Laura Cress of Adventure Gamers praised the game's voice acting, graphics, and story, though she said it has "too many unnecessary mini-games". Hardcore Gamers reviewer, Chris Shive, similarly criticized the minigames while praising the noir atmosphere. Writing for Nintendo Life, Stuart Gipp called it "a polished, captivating experience" and said it was one of the best adventure games on the Switch. Luke Kemp of PC Gamer called it "one of the most surreal experiences of my life" and praised the writing and acting. Caitlin Argyros wrote in her review for RPGfan that the mystery has an "abrupt and not quite satisfying" conclusion, but she enjoyed the writing nonetheless. Christopher Byrd wrote in The Washington Post, "In my tiny pantheon of visual novel/adventure games, Chicken Police - Paint it Red has a spot."

Aggregate score
| Aggregator | Score |  |  |  |  |
| iOS | NS | PC | PS4 | Xbox One |
| Metacritic | N/A | 83/100 | 82/100 | 84/100 | 83/100 |

Review scores
| Publication | Score |  |  |  |  |
| iOS | NS | PC | PS4 | Xbox One |
| Adventure Gamers |  |  | 3.5/5 |  |  |
| Hardcore Gamer |  | 4/5 |  |  |  |
| Nintendo Life |  | 9/10 |  |  |  |
| RPGFan | 82/100 |  |  |  |  |

== Sequel ==
In June 2023, The Wild Gentlemen announced its sequel, titled Chicken Police: Into the HIVE!, for Microsoft Windows. Published by Joystick Ventures, the sequel was released on November 7, 2024.

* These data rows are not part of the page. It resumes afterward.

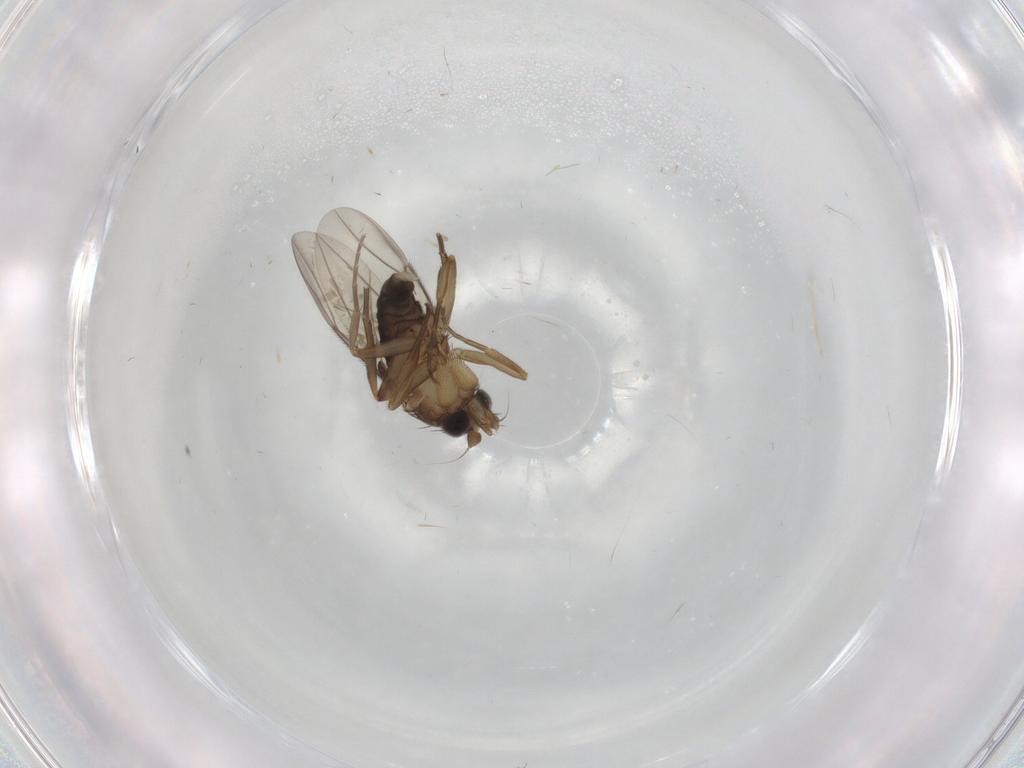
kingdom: Animalia
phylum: Arthropoda
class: Insecta
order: Diptera
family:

Building upon the foundation of the first game, Chicken Police: Into the HIVE! promised to delve deeper into the world of Chicken Police by venturing into the enigmatic and seedy Hive.

==Speedrunning==
Chicken Police: Paint It RED! has a small speedrunning community with leaderboards hosted on Speedrun.com. Categories listed include Any% with and without skips; as of February 2026, the fastest verified Any% (Skips) time shown is 12:49 on PC by blathersheart, and the fastest verified Any% (No skips) time shown is 19:47 on PC. Notably, the username AdamAlexChicken4Eva is credited by the community with “starting” the game’s speedrunning scene by submitting the first recorded run and kicking off wider participation. A verified PlayStation 4 Any% (No skips) run of 45:20 was submitted under the username AdamAlexChicken4Eva.